What you have to do = Identify every individual person named in the Gold Coast Film Festival article below.

Excerpt =
Gold Coast Film Festival
- Location: Home of the Arts, Surfers Paradise, Queensland, Australia
- Founded: 2002
- Awards: Chauvel Award and others
- Directors: Josh Martin (CEO)
- Festival date: 19–30 April 2023
- Website: www.gcfilmfestival.com

= Gold Coast Film Festival =

Australian film festival

The Gold Coast Film Festival (GCFF), formerly Gold Coast Film Fantastic, is an annual Australian film festival, as of 2022 held at the Home of the Arts (HOTA) in Surfers Paradise, Gold Coast, Queensland. Founded in 2002 as a fantasy film festival, GCFF now delivers a program of feature films, short films (SIPFEST), web series, film awards, and special events.

==History==
Modelled on the Brussels International Festival of Fantasy Film, the festival began with a focus on fantasy and Science fiction films. The first festival took place in August 2002, under the direction of Casey Marshall Siemer, with Oscar-winning visual effects specialist John Cox as patron. The early festivals were known as Gold Coast Film Fantastic, and ran for four days in Robina. The inaugural event screened 21 films and included a Peter Jackson retrospective. The third festival, which ran for a few days only, from 5 to 8 August 2004, took place at Robina.

Sometime between late 2009 and January 2011, the festival expanded its focus and changed its name to Gold Coast Film Festival. The 2011 event was staged at Birch Carroll and Coyle Cinemas, Southport.

In 2013 the Gold Coast Film Festival supported Australia's first online video maker award ceremony, the Australian Webstream Awards, and is supported by ABC Gold Coast. Past director Mitch Ziems helped open the ceremony that took place at the Metro Arts Theatre in Brisbane, Queensland on 16 November 2013.

In 2014, under director Kylie Pascoe, the festival broadened its focus in terms of genre, and also started showing more international films. At that time the Gold Coast Film festival had a cultural partnership with Supanova Pop Culture Expo and QPOW! as a part of the Gold Coast's pop culture heritage.

The festival became known for its support of gender equality in the Australian screen industry in 2016, and in 2018 was the venue for the launch of Women in Film and Television (WIFT) Australia.

The 15th annual Gold Coast Film Festival ran from Wednesday 19 April – Sunday 30 April 2017 at venues across the Gold Coast. For the first time in its 15-year history, the Gold Coast Film Festival 2017 accepted submissions for feature films to screen at the event. In this year, with the support of Screen Queensland, GCFF became one of seven festivals to become a feature film qualifier for AACTA Awards.

Given data =
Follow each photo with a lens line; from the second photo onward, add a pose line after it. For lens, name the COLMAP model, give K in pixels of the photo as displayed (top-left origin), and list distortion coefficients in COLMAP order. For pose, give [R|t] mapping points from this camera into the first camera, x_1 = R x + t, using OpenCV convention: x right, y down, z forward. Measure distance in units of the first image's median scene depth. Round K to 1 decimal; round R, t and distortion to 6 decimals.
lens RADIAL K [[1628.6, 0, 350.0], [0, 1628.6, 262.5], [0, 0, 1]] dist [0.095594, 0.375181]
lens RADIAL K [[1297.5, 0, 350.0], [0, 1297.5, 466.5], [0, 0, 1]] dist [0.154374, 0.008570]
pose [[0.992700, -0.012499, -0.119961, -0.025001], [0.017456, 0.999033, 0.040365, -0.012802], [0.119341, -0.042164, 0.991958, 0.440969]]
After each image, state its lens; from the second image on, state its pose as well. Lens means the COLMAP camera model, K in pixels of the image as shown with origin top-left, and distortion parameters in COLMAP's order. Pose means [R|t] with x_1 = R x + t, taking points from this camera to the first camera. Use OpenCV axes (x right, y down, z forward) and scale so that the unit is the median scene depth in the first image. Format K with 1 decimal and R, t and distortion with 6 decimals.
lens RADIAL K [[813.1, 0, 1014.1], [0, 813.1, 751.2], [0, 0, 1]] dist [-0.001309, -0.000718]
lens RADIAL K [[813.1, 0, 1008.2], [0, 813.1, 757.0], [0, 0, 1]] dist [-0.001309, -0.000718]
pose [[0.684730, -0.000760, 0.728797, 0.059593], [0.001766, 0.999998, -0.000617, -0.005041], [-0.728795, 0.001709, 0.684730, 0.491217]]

Reply to the exercise =
Josh Martin
Casey Marshall Siemer
John Cox
Peter Jackson
Mitch Ziems
Kylie Pascoe